The books from Fabulosa are a big boost for the library he is trying to build at the center, he said, but they also send a powerful message about the bonds of the LGBTQ+ community — near and far.

“It gives me hope,” DeShazo said. “It brings joy to think that there are people in other parts of the country who know what we’re going through and are willing to support us, to make sure we can have that safe space for people.”

A hand rests above a box of books.

Becka Robbins runs the Books Not Bans program.

(Loren Elliott/For The Times)

In San Francisco, queer acceptance is often taken for granted — including in the literary space. The San Francisco Public Library calls itself the “queerest library ever,” has a dedicated queer collection at the main library’s James C. Hormel LGBTQIA+ Center, features LGBTQ+ titles in all of its branches and hosts special events encouraging people to read LGBTQ+ and other banned books.
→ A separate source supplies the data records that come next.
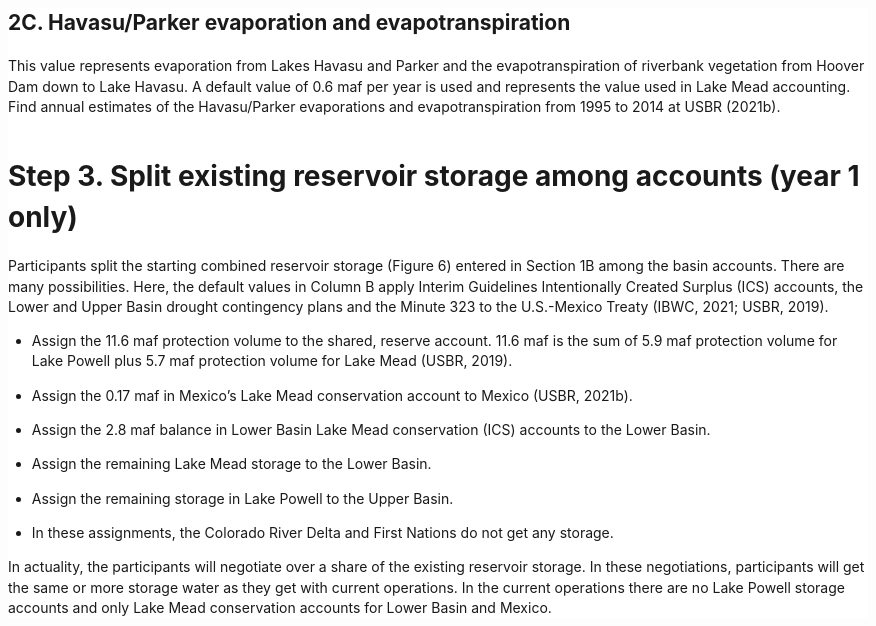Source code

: ## 2C. Havasu/Parker evaporation and evapotranspiration

This value represents evaporation from Lakes Havasu and Parker and the
evapotranspiration of riverbank vegetation from Hoover Dam down to Lake Havasu.
A default value of 0.6 maf per year is used and represents the value used in
Lake Mead accounting. Find annual estimates of the Havasu/Parker evaporations
and evapotranspiration from 1995 to 2014 at USBR (2021b).

# Step 3. Split existing reservoir storage among accounts (year 1 only)

Participants split the starting combined reservoir storage (Figure 6) entered in
Section 1B among the basin accounts. There are many possibilities. Here, the
default values in Column B apply Interim Guidelines Intentionally Created
Surplus (ICS) accounts, the Lower and Upper Basin drought contingency plans and
the Minute 323 to the U.S.-Mexico Treaty (IBWC, 2021; USBR, 2019).

-   Assign the 11.6 maf protection volume to the shared, reserve account. 11.6
    maf is the sum of 5.9 maf protection volume for Lake Powell plus 5.7 maf
    protection volume for Lake Mead (USBR, 2019).

-   Assign the 0.17 maf in Mexico’s Lake Mead conservation account to Mexico
    (USBR, 2021b).

-   Assign the 2.8 maf balance in Lower Basin Lake Mead conservation (ICS)
    accounts to the Lower Basin.

-   Assign the remaining Lake Mead storage to the Lower Basin.

-   Assign the remaining storage in Lake Powell to the Upper Basin.

-   In these assignments, the Colorado River Delta and First Nations do not get
    any storage.

In actuality, the participants will negotiate over a share of the existing
reservoir storage. In these negotiations, participants will get the same or more
storage water as they get with current operations. In the current operations
there are no Lake Powell storage accounts and only Lake Mead conservation
accounts for Lower Basin and Mexico.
“We see our role as a place for representation and also for joy and goodness, so people can come in and see themselves represented,” said Cristina Mitra, the Hormel Center’s program manager.

But the picture is vastly different in other parts of the country.

“There is a lot of fear and trepidation,” said Drabinski, of the library association. In addition to targeting queer-friendly books, she said, anti-LGBTQ+ activists are mounting “a pressure campaign to undermine trust in libraries and librarians.”

Drabinski, who grew up in Idaho and is queer, said that books helped her understand herself in crucial ways, and that part of her mission is to make sure young people today have the same learning opportunities. She praised Fabulosa for being part of the same fight.

Robbins said she hopes that Books Not Bans continues to grow, but also that other queer institutions in places such as San Francisco find ways to connect with those in less accepting parts of the country — to see how they might help.

“A lot of folks in the LGBTQ community on the coast feel very, very confident that things are fine, but that’s not what I’m hearing,” she said. “It really matters to show up for each other.”